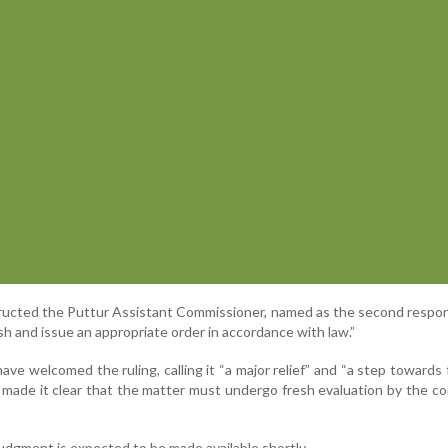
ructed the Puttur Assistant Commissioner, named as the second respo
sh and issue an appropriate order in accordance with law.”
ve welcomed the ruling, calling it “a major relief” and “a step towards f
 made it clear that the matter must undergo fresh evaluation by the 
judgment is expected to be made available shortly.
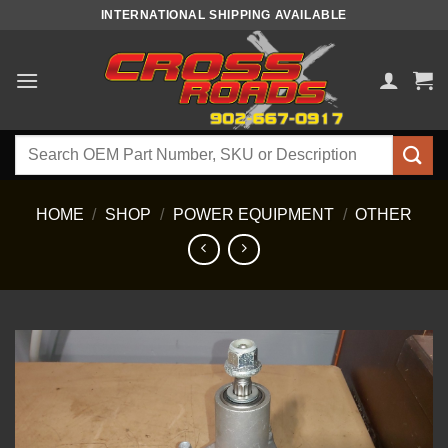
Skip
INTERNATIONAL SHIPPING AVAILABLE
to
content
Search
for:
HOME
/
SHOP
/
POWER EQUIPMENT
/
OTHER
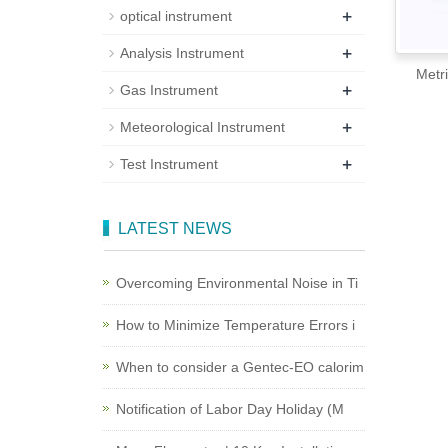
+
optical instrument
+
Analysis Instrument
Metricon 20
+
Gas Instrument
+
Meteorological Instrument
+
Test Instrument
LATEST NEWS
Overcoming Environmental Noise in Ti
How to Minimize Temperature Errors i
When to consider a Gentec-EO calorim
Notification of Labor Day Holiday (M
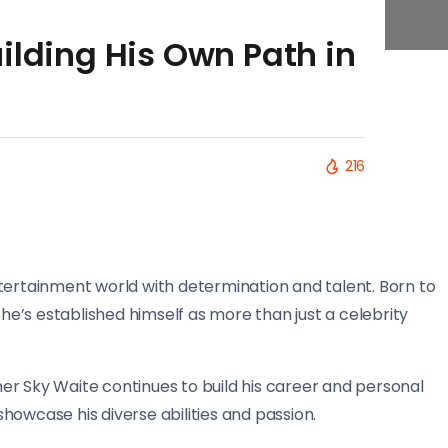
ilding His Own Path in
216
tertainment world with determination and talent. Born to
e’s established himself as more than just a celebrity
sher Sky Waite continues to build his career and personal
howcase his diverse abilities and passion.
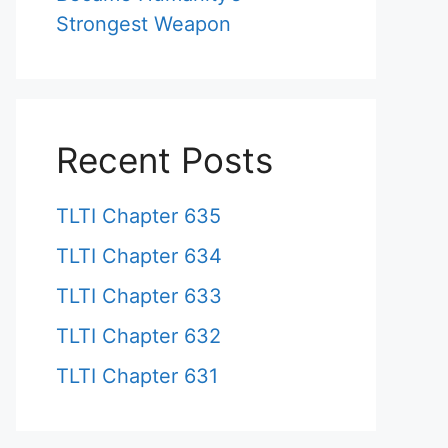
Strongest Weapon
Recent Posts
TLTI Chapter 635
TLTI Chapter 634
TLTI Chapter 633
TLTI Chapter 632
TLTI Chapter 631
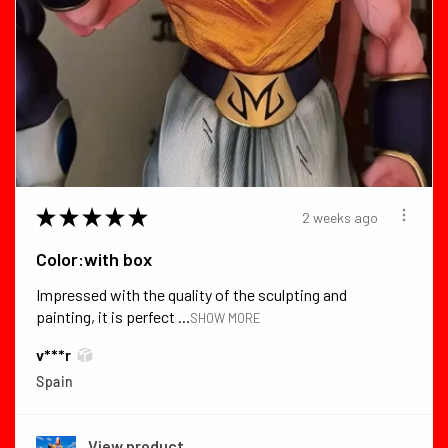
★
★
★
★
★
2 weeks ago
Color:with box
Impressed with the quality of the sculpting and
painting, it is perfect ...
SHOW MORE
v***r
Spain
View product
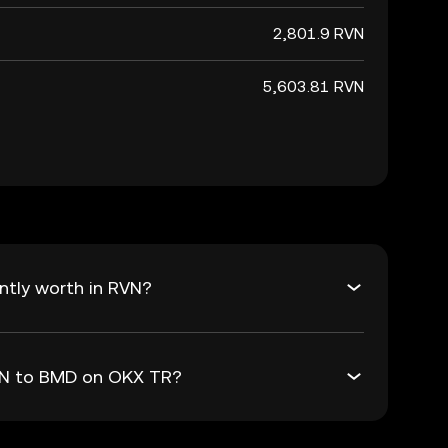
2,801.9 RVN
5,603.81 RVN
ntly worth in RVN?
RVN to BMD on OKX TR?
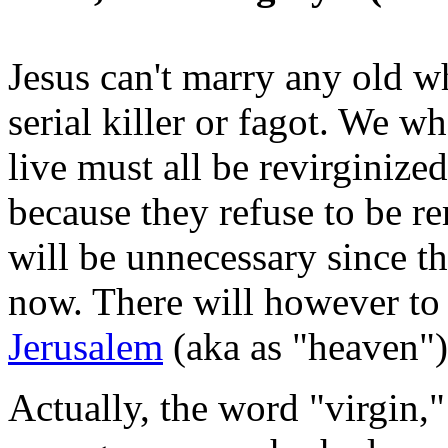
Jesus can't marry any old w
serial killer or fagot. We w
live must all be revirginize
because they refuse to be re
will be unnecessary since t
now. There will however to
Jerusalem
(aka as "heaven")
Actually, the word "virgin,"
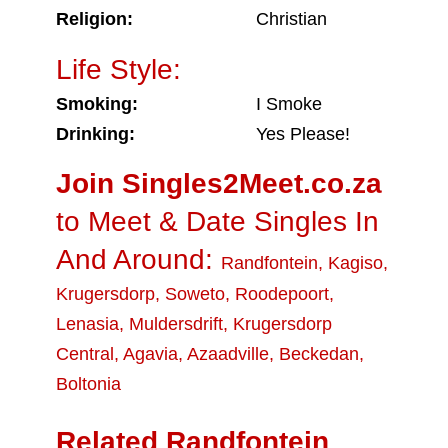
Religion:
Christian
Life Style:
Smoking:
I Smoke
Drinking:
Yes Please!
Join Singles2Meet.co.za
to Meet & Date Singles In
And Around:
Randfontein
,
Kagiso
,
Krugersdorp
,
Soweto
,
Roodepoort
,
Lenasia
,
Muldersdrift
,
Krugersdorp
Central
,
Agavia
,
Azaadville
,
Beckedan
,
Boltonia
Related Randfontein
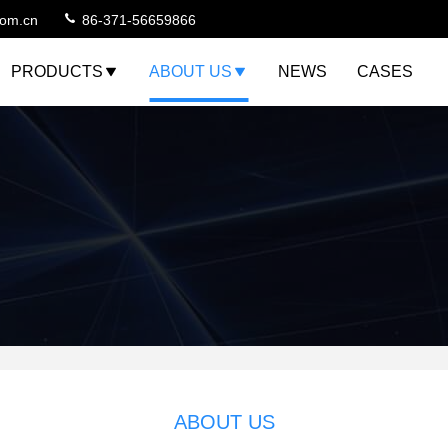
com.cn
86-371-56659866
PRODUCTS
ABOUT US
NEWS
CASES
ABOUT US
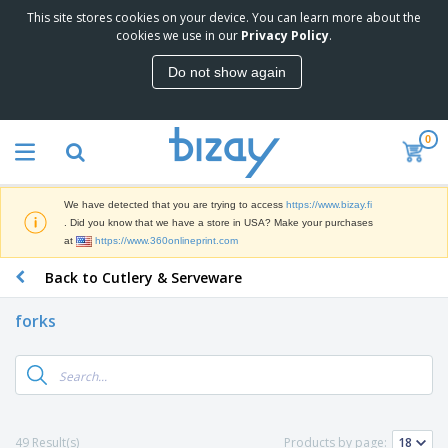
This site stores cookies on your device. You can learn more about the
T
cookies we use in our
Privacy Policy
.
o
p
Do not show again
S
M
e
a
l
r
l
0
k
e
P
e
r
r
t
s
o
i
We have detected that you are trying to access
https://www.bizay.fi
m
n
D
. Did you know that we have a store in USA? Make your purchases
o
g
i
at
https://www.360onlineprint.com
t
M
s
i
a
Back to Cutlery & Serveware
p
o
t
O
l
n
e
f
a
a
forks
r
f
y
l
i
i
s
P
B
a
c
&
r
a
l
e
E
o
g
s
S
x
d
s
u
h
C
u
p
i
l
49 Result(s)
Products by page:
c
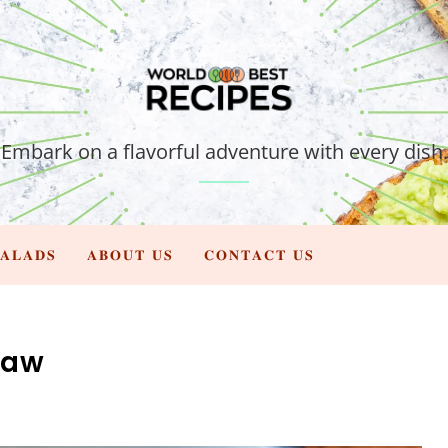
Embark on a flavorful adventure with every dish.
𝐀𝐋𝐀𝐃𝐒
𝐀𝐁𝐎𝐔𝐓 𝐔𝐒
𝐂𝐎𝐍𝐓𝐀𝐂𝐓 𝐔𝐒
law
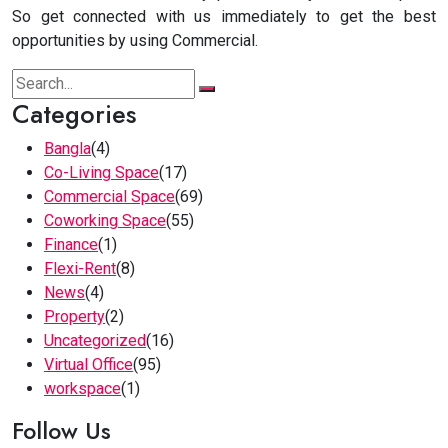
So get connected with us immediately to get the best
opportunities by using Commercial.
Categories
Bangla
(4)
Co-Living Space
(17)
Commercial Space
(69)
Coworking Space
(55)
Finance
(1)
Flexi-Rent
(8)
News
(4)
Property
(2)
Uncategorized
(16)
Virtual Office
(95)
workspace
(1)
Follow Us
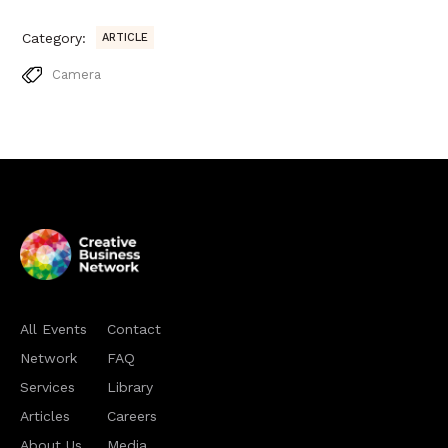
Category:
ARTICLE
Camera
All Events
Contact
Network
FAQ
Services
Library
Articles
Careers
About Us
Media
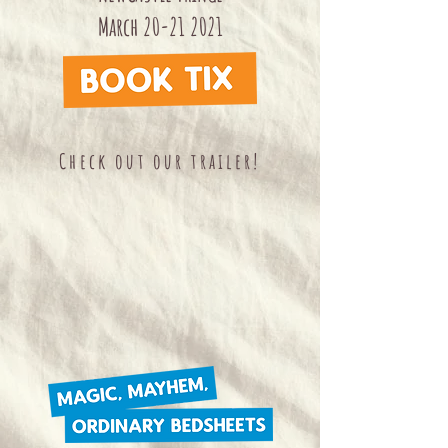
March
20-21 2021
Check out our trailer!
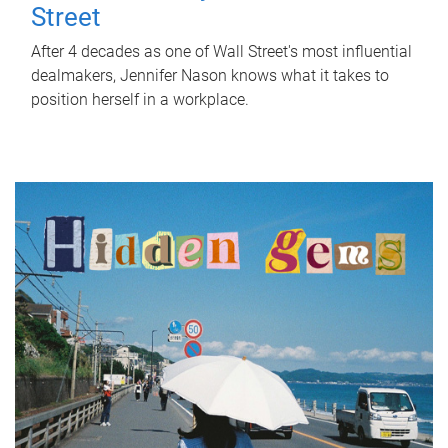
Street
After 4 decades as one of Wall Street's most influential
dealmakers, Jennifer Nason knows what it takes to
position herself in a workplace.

^^^^^^^^^^^^^^^^

◆ Request ◆
Locate the lines above that hold the word "will". Show every one of them.

◆ Response to the exercise ◆
will be unnecessary since t
now. There will however to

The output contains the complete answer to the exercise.